Myanmar’s top two tourist destinations are Inle Lake and Bagan and I’ve now managed to visit both, on weekend trips from Mandalay. So this will be a post with plenty of picturesque photos.
The lake at Inle is a large expanse of water punctuated by patches of vegetation and surrounded by marshes. It’s hard to know how big it is because it’s not really clear where the land ends and the lake begins but I would estimate it’s around 20 kms long. It’s situated high in the Shan mountains so much cooler than Mandalay (a reason in itself for a visit) and has a grey watery look which reminded me of the Dutch landscape:
We (myself and another VSO volunteer who I met up with there) went out for a boat trip, as all tourists do, in one of the long narrow wooden boats which are used for all transport on the lake:
and I could have been in one of the ‘plassen’ round Amsterdam, if it wasn’t for the mountains in the background:
This house looked a bit like a Dutch ‘dijkhuis’ (dyke house) too, apart from being made of bamboo of course:
There were plenty of houses on stilts, which were very visible due to the unusually low water level:
And there was even a bar on stilts, opposite the boat stop:
Here’s a house advertising Telenor, one of the three mobile phone companies which serve Myanmar:
I liked this blue house:
Our boat trip had started early in the morning and we saw fishermen casting their nets and rowing their boats with one leg, as seems to be the custom here:
Though some fishermen had obviously given up fishing and decided to earn money (probably more) displaying their acrobatic skills to tourists:
In fact the boat trip turned out to be a tour of arts and craft workshops around the lake rather than a meditative drift over the water (which I had imagined it would be). We were taken to a cheroot-rolling factory, a paper-making workshop, a wood-carving studio and a silversmiths:
And in each place, after a cursory tour of the manufacturing process we were taken to the showroom where it was obviously expected we would spend our dollars. We also went to a weaving factory, where I saw these girls hard at work:
where the ‘artisans’ were obviously children:
I felt uncomfortable seeing such young girls working. Like the cotton mills during the industrial revolution , except that here there was no steam power just physical labour:
After our tour round the lake we went back to the village where we were staying and visited a local baker for cake and ice-cream:
… it was my birthday! And to continue the celebrations, after a swim in the hotel pool we went to a ‘do-yourself’ cocktail bar where we found some local rum and asked for ice, lime and mint and made ourselves some monguitos. Delicious!

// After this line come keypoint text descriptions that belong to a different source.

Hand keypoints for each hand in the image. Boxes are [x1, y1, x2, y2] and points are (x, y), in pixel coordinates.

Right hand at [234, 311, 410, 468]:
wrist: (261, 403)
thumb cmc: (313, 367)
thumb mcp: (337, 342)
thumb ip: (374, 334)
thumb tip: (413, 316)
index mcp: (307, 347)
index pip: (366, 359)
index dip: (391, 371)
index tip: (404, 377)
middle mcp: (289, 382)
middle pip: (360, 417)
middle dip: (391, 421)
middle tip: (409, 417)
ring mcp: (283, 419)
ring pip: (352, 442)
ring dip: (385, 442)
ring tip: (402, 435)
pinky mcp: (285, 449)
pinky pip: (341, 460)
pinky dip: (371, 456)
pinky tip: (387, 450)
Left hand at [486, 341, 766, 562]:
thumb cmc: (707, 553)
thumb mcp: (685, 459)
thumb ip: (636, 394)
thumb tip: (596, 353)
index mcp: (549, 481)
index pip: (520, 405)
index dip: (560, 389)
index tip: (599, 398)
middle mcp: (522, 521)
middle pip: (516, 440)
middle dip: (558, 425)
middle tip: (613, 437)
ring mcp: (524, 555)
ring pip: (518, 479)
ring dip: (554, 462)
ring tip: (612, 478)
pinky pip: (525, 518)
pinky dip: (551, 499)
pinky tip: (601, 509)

The other main attraction in Myanmar, perhaps the main attraction, is Bagan, the place where you can take romantic balloon rides over a plain of ancient red buildings (as on the cover of the Lonely Planet). People come from all over the world to see its 4000 or more temples, dating from the 11th and 12th centuries, many of which are still in use. The Venetian explorer, Marco Polo, visiting Bagan in the 13th century described it as ‘one of the finest sights in the world’. But I wasn’t expecting too much as I had heard from colleagues that the place had become a real tourist trap and the guidebook talked about temples being irresponsibly reconstructed and ‘Disneyfied’. I had arranged to meet another colleague and share a room in a very nice hotel (garden, pool, shiny tiles in the bathroom etc.) and was pleasantly surprised to be met from my minibus by a horse and cart to take me to the hotel.

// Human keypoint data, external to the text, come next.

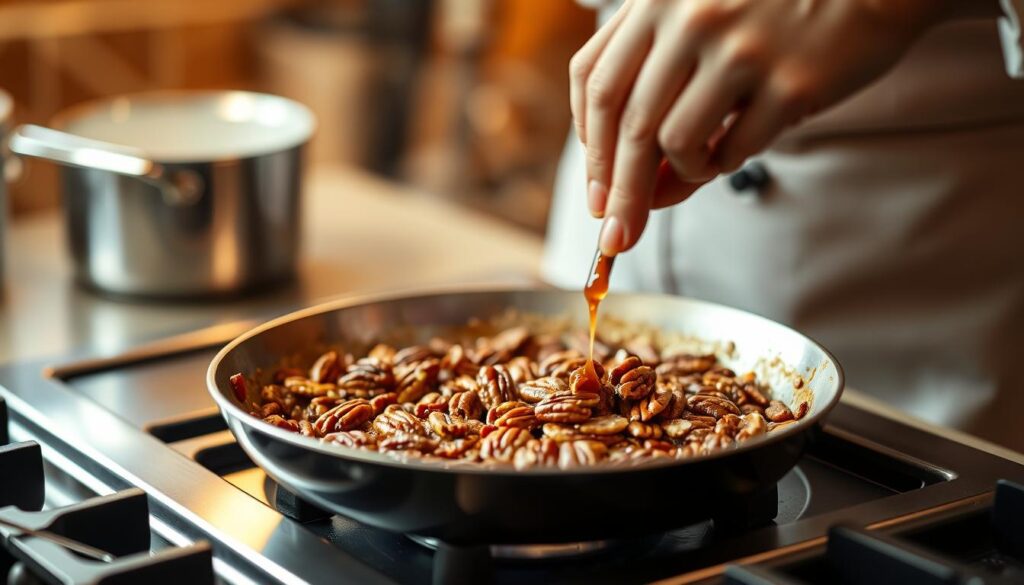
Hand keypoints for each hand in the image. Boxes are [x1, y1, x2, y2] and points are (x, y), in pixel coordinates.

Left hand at [570, 0, 954, 255]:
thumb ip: (662, 94)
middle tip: (617, 237)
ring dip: (682, 173)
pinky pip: (733, 150)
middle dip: (619, 193)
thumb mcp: (705, 31)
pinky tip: (739, 143)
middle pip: (628, 124)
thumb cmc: (778, 10)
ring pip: (673, 142)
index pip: (595, 82)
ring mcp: (742, 49)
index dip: (589, 144)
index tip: (596, 190)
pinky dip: (726, 162)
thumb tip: (638, 191)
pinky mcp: (791, 82)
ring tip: (703, 162)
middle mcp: (691, 16)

And far from being filled with tourists the place seemed almost deserted, one of the advantages of going ‘off-season’ I suppose. The balloons don’t operate during the rainy season. After settling into the hotel and going for a swim I set off with my colleague for ‘Weatherspoons’; it seemed like a suitable place to recover from the shock of Brexit, news of which had just reached us. One advantage of being a tourist trap is that Bagan has lots of great restaurants!
And I was not disappointed by the temples either. We set off early in the morning on e-bikes (after crashing into a brick wall and a tree I got the hang of it) and had the temples pretty well to ourselves. They are scattered over a fairly large area among villages and fields so a motorized bike is really the best way to see them. This is the first temple we visited:
and here is a close up:
I had already seen ancient temples in Mrauk U but the Bagan temples are from an earlier period and made of brick rather than stone. They are also more decorated, less massive and the colour of red earth. I loved touring round in the fresh country air and stopping g every now and again to admire a beautiful and deserted ruin hidden in the fields. It felt like Wordsworth.
Though of course there were plenty of Buddhas. I liked the pattern of these:
There were also stone carvings of the previous lives of Buddha
And some lovely frescos:
And of course I climbed up onto the roof a temple to take a picture of the famous view over the plain, which isn’t as good as from a balloon but still pretty impressive I think:
I’m hoping to spend another weekend in Bagan before I leave. But right now I’m on the way to Thailand for a two-week summer break. Will update you when I’m back.